### What you will do
With all images omitted, write out the records word for word.

### Data provided
++++++++

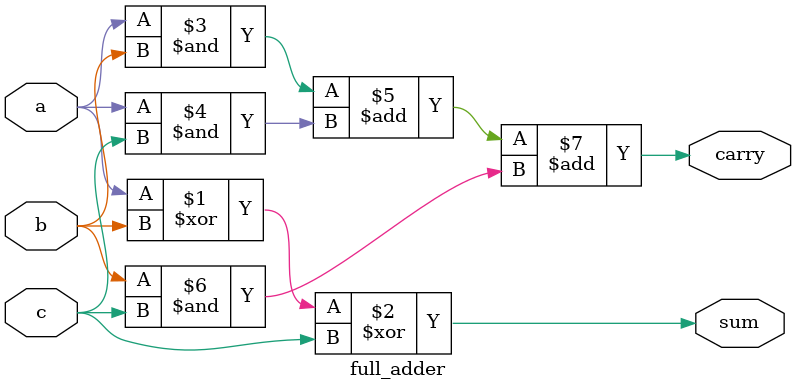
<source format=v>
module full_adder(a,b,c,sum,carry);
    input a,b,c;
    output sum,carry;
    assign sum=a^b^c;
    assign carry=(a&b)+(a&c)+(b&c);
endmodule
</source>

++++++++

### Written solution
<source format=v>
module full_adder(a,b,c,sum,carry);
    input a,b,c;
    output sum,carry;
    assign sum=a^b^c;
    assign carry=(a&b)+(a&c)+(b&c);
endmodule
</source>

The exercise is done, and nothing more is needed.